This past weekend, I was privileged to have the opportunity to supervise one of our girls’ resident halls. As I walked in the door at 7 a.m., all was quiet, and it seemed impossible that I was sitting in the living room of a normally bustling girls’ home. As I sat quietly praying over the day for patience and wisdom in dealing with these little angels, one of the girls came padding down the hall in her bare feet, rubbing the sleep from her eyes. When she saw me sitting there in the quiet she asked, “Sister, you over us?” It seemed like such an obvious question, but to them I’m sure that it seemed at bit out of place to have Bro. Judd’s secretary overseeing them on a Friday. They were out of school for the day, and Bro. Judd was out of town, so I volunteered to supervise a resident hall. I fixed this little girl a bowl of her favorite cereal, and as we chatted, it wasn’t long before they all awakened one by one and came down the hall to join us.
It was a beautiful day in Northeast Mississippi, and the girls were so excited to have a respite from all of the cold weather that we had been having. They looked forward to playing outside. I sat on the front porch and rocked and watched them all ride bikes, scooters, and rip sticks to their hearts content. We were all enjoying the abundant sunshine, when one of our little 5-year-olds said, “Sister Waffin, I want to color.” I retrieved the crayons from the shelf, and she picked the coloring book that she wanted to work in first. She colored as I sat at the kitchen table. “What color should I make the flowers?” she asked. “Whatever color you want, Sweetie, it’s your picture,” I replied. “What about blue?” she pondered. “Blue will be beautiful,” I said. As we sat there, I noticed that the older girls came in the kitchen one by one, declaring that they too, wanted to color. These were not little girls, mind you, but teenage girls, so I was a little surprised that they would be interested in such a juvenile activity.
As we sat there in the quiet, one of the girls began, unprompted, to tell me her story. There was no pressure to share, but I think she felt safe with a crayon in her hand and a blank page in front of her. You see, many of these young ladies never had a childhood of playing with dolls or coloring pages for the mom’s to post proudly on the refrigerator. They instead, shared stories of abuse and of lives that were so dysfunctional that at times, their stories were hard for me to follow. They were tales of living with stepparents, grandparents, or aunts and uncles.
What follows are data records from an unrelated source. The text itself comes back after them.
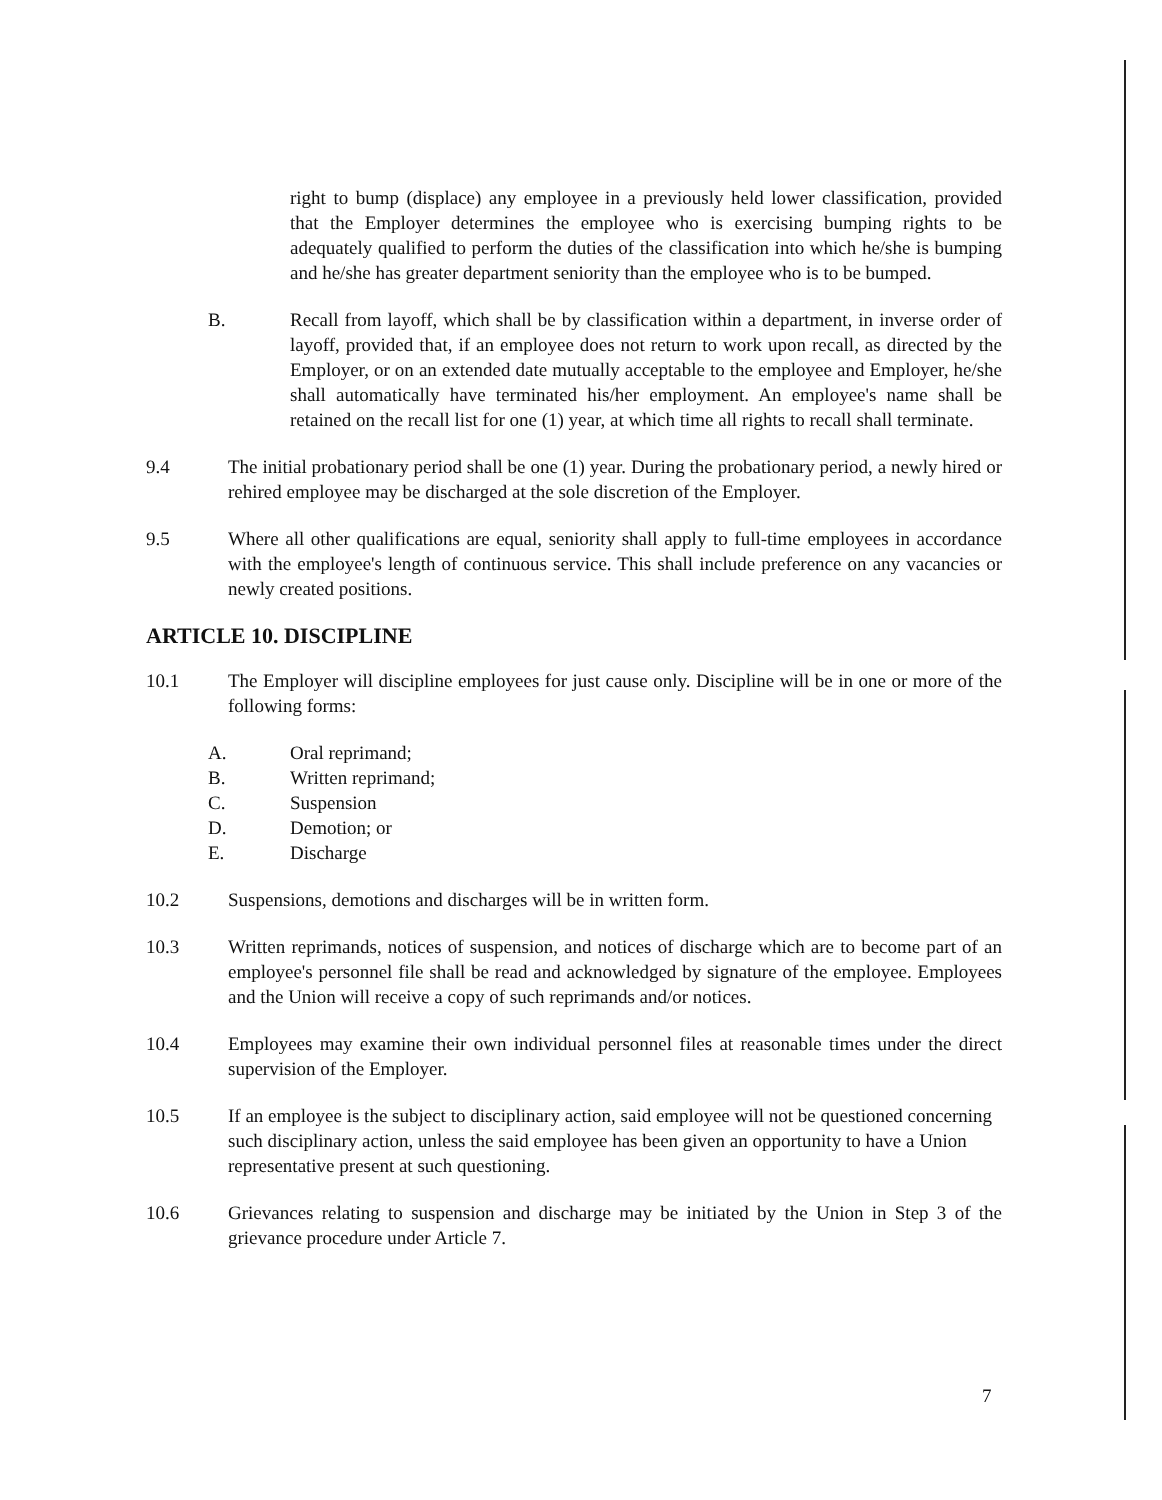right to bump (displace) any employee in a previously held lower classification, provided that the Employer determines the employee who is exercising bumping rights to be adequately qualified to perform the duties of the classification into which he/she is bumping and he/she has greater department seniority than the employee who is to be bumped.
B. Recall from layoff, which shall be by classification within a department, in inverse order of layoff, provided that, if an employee does not return to work upon recall, as directed by the Employer, or on an extended date mutually acceptable to the employee and Employer, he/she shall automatically have terminated his/her employment. An employee's name shall be retained on the recall list for one (1) year, at which time all rights to recall shall terminate.
9.4 The initial probationary period shall be one (1) year. During the probationary period, a newly hired or rehired employee may be discharged at the sole discretion of the Employer.
9.5 Where all other qualifications are equal, seniority shall apply to full-time employees in accordance with the employee's length of continuous service. This shall include preference on any vacancies or newly created positions.
ARTICLE 10. DISCIPLINE
10.1 The Employer will discipline employees for just cause only. Discipline will be in one or more of the following forms:
A. Oral reprimand;
B. Written reprimand;
C. Suspension
D. Demotion; or
E. Discharge
10.2 Suspensions, demotions and discharges will be in written form.
10.3 Written reprimands, notices of suspension, and notices of discharge which are to become part of an employee's personnel file shall be read and acknowledged by signature of the employee. Employees and the Union will receive a copy of such reprimands and/or notices.
10.4 Employees may examine their own individual personnel files at reasonable times under the direct supervision of the Employer.
10.5 If an employee is the subject to disciplinary action, said employee will not be questioned concerning such disciplinary action, unless the said employee has been given an opportunity to have a Union representative present at such questioning.
10.6 Grievances relating to suspension and discharge may be initiated by the Union in Step 3 of the grievance procedure under Article 7.
7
They told me of horrific instances in their lives that were simply unimaginable to me, but I never showed my astonishment. In fact, I never said a word. I just listened. It seemed almost liberating to them to just talk and color, which we did for over an hour.
I started thinking, as I sat there listening, how they were never allowed to pick their circumstances. It was as if they were told, “These are the crayons that you are allowed to color your world with, and you can’t go outside the lines.” They didn’t get to pick their families, or their circumstances. They didn’t get to decide if they wanted peace and tranquility in their homes. And as I sat there, I began to think that maybe the reason that they enjoyed coloring so much was because no one could tell them what crayon to use or even what page they had to color. They were free, in that moment in time to make their own decisions. Each of these beautiful girls now had the opportunity to color outside these lines. To take control of their future as they grew older.
As our wonderful session of sharing came to a close, one of the girls said, “Here Sister, I made this one for you.” I folded the beautifully colored picture carefully and tucked it away in my bag. I looked at it again today as I opened the fridge for something. Because you see, I was never more proud to hang a picture on my fridge. It was reflective and commemorative of my day with these precious girls. I couldn’t help noticing as I gazed at the picture that she had dared to color outside some of the lines, but to me it was simply beautiful.